:: TASK OBJECTIVE ::
The required answer is a copy of each line in the entries below that includes "تنظیمیں".

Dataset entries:
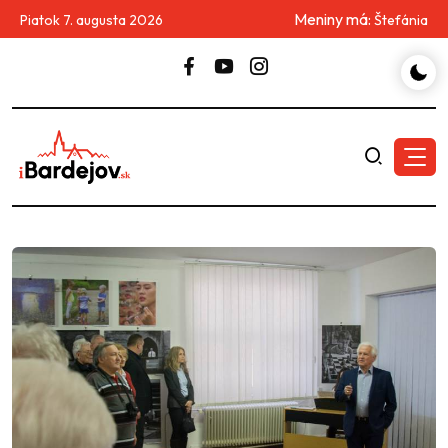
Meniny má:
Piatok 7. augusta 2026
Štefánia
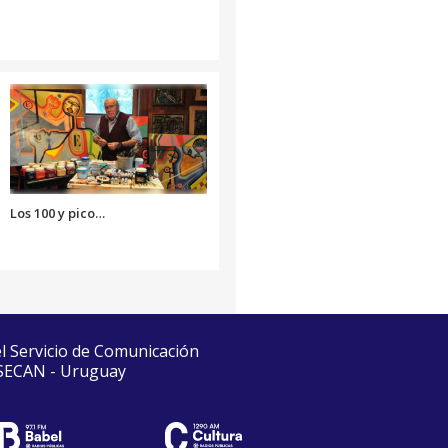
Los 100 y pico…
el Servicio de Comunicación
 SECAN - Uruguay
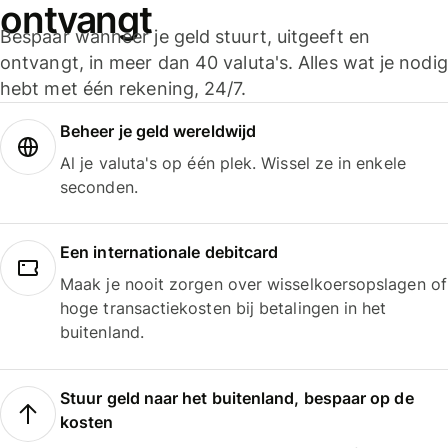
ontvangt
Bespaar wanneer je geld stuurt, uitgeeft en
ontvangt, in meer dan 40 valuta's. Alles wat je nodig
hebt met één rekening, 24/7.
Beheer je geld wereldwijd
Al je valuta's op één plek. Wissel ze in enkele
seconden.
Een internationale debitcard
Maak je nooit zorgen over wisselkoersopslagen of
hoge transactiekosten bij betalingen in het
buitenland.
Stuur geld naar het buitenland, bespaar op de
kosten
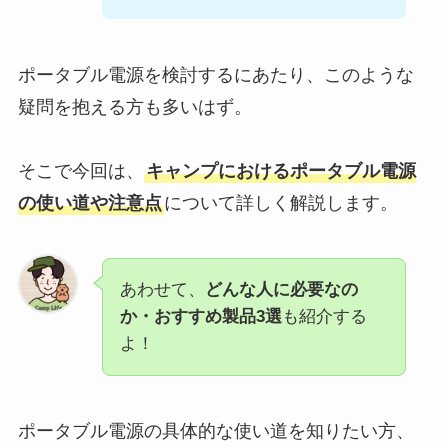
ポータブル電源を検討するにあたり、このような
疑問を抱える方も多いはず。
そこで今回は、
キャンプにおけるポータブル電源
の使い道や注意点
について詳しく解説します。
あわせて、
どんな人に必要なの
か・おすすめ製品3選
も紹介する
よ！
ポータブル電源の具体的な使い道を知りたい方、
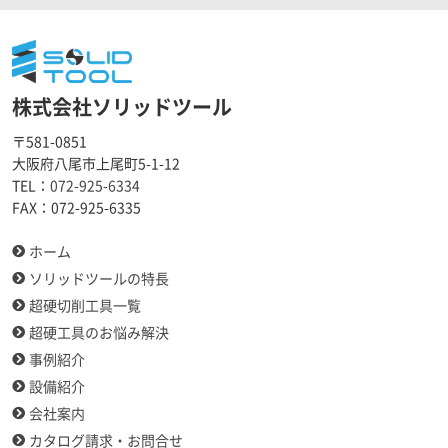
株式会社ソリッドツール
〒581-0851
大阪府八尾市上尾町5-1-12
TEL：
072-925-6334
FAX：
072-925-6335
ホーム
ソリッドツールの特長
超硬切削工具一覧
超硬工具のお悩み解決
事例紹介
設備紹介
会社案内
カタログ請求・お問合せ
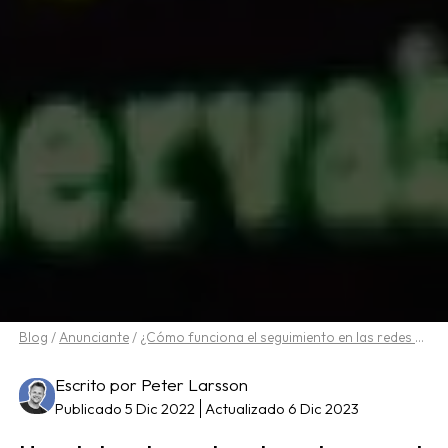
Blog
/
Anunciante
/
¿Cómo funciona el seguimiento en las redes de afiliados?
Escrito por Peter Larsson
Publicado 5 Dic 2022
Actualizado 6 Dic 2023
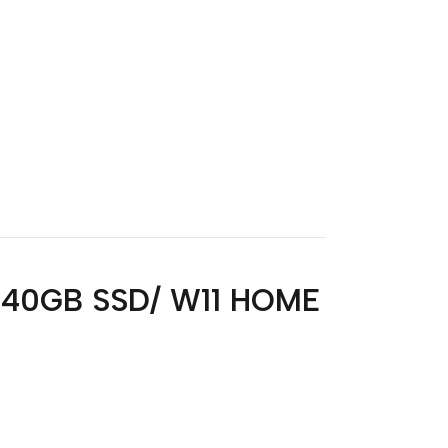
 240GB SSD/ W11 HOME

---

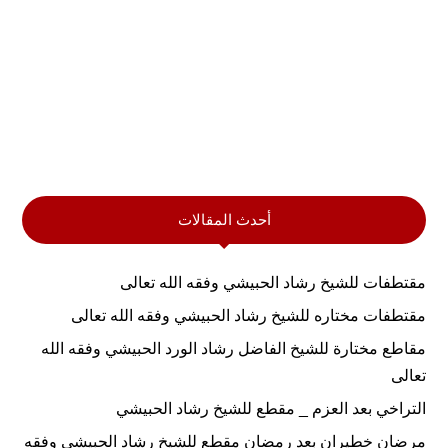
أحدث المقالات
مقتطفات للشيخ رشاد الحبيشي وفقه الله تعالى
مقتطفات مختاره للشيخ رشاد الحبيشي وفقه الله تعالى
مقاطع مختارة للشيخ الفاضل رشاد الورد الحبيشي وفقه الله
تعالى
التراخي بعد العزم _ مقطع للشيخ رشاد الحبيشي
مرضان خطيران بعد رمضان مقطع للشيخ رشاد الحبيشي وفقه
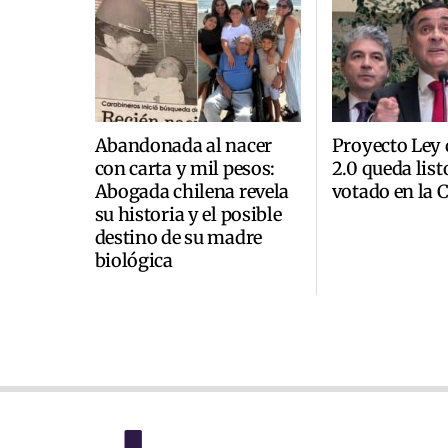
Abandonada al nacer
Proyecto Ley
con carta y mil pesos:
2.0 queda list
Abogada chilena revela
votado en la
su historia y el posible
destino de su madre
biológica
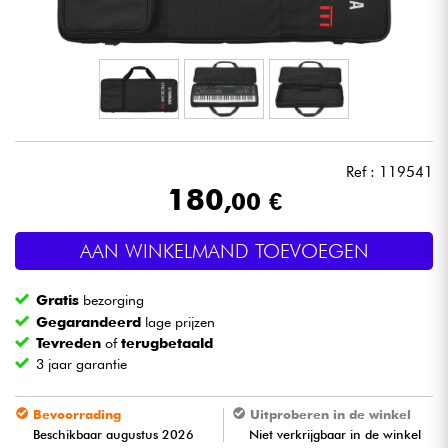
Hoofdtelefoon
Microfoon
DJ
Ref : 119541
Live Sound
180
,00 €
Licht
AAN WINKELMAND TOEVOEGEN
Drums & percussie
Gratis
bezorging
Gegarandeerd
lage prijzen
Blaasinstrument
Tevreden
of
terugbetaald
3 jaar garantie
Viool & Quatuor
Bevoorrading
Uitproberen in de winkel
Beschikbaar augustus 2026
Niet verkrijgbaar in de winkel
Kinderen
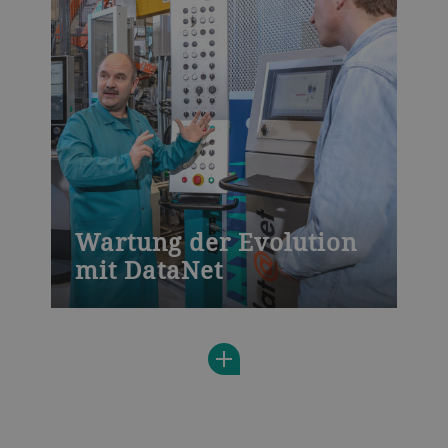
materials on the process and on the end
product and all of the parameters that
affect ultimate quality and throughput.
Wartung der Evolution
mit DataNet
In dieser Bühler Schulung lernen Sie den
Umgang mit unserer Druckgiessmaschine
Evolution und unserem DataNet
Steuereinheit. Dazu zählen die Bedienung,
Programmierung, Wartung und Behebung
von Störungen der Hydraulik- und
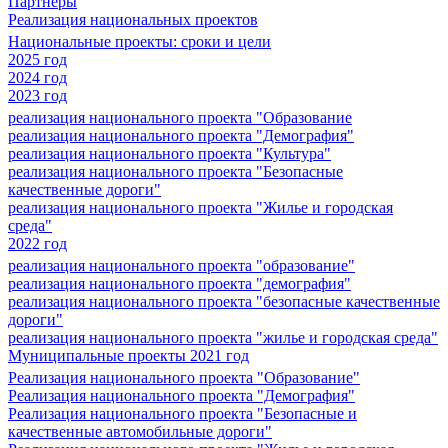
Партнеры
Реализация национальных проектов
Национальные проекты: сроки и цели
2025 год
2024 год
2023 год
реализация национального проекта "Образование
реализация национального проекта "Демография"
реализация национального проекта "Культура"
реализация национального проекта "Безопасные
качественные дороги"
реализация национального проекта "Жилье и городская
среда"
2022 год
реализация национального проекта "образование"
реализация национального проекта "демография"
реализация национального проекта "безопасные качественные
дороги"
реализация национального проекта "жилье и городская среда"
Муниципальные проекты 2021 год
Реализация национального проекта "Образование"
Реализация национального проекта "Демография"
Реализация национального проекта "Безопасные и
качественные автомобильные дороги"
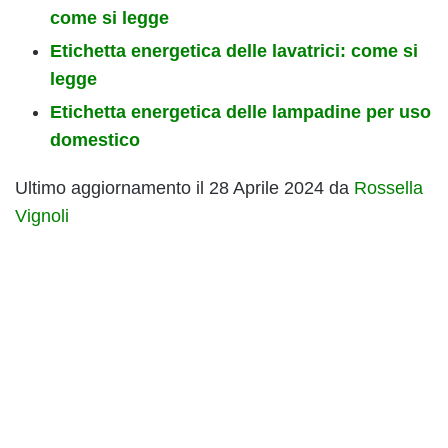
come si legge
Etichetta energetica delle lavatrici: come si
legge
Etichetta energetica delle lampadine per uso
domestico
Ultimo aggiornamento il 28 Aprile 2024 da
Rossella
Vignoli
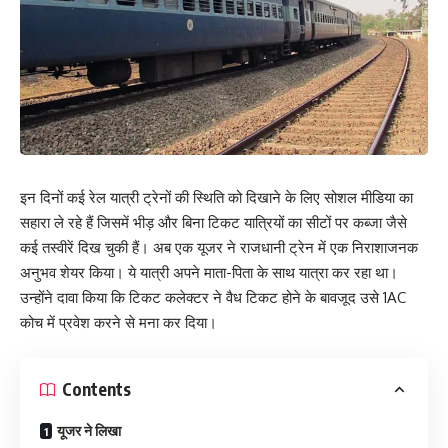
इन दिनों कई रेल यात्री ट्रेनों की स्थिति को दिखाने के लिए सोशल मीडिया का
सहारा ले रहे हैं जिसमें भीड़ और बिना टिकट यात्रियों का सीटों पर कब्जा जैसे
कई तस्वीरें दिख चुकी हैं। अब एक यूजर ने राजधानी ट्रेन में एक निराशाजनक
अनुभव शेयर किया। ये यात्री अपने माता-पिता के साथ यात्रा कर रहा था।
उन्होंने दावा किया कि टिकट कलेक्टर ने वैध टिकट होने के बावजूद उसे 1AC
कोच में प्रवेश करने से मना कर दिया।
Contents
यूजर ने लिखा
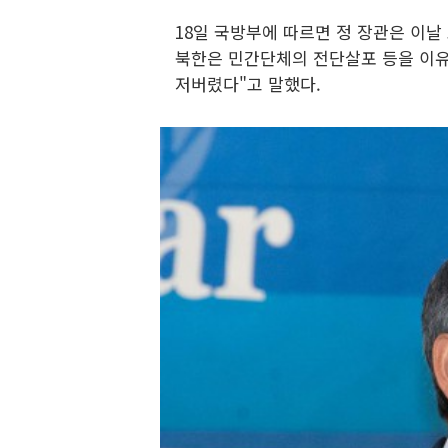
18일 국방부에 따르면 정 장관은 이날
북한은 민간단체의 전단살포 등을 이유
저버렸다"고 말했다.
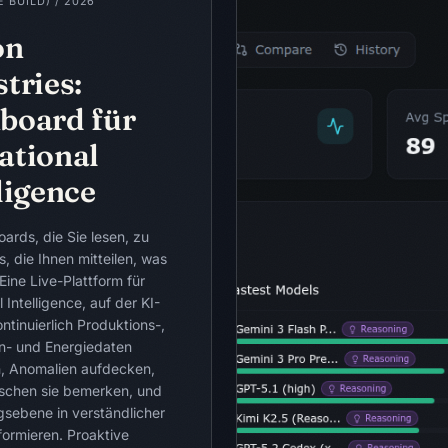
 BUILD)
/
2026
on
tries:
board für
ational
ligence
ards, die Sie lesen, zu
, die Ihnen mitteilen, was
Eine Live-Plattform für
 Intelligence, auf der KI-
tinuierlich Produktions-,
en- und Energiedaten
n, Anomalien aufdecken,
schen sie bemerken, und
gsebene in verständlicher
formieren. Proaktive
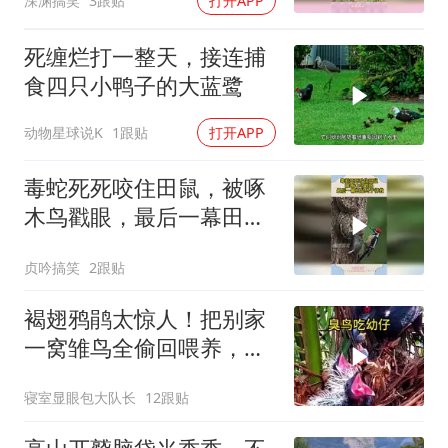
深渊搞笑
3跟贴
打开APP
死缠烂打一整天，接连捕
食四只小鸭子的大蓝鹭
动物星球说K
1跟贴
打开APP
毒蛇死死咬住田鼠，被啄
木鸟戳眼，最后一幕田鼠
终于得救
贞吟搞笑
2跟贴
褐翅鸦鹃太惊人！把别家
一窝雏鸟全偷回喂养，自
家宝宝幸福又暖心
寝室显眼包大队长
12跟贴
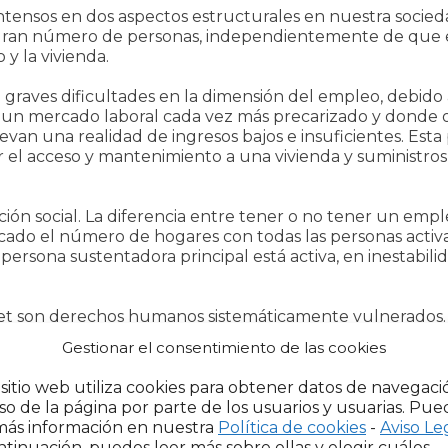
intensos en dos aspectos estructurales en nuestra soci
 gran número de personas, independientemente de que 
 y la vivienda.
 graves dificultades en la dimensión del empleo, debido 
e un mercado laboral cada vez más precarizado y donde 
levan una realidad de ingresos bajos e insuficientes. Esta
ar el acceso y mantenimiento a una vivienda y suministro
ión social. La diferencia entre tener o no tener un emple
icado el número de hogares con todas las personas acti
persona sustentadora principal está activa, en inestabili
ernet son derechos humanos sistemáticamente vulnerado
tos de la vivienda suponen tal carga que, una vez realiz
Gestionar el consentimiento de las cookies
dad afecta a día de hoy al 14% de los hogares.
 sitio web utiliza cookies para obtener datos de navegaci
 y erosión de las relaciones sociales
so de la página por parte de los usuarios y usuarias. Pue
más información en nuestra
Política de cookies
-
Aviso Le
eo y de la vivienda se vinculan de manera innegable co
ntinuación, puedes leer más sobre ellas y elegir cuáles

---

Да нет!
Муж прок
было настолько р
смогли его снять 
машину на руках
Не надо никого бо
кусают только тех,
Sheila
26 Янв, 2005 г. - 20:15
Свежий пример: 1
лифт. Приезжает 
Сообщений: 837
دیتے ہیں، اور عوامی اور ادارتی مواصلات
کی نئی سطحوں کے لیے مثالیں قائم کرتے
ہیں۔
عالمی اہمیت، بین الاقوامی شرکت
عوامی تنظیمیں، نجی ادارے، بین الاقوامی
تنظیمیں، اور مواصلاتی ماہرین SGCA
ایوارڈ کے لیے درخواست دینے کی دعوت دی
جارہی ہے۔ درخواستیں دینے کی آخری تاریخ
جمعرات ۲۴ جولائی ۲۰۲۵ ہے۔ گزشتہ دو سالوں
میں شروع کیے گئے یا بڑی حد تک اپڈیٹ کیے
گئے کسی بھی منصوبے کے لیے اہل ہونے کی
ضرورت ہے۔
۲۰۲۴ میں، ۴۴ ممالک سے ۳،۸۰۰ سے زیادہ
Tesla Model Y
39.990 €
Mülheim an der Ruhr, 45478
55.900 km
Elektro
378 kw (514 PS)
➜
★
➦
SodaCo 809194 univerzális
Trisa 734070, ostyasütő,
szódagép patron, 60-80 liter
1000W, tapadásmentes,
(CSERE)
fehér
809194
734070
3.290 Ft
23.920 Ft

:: EXERCISE OUTPUT ::
عوامی تنظیمیں، نجی ادارے، بین الاقوامی
تنظیمیں، اور مواصلاتی ماہرین SGCA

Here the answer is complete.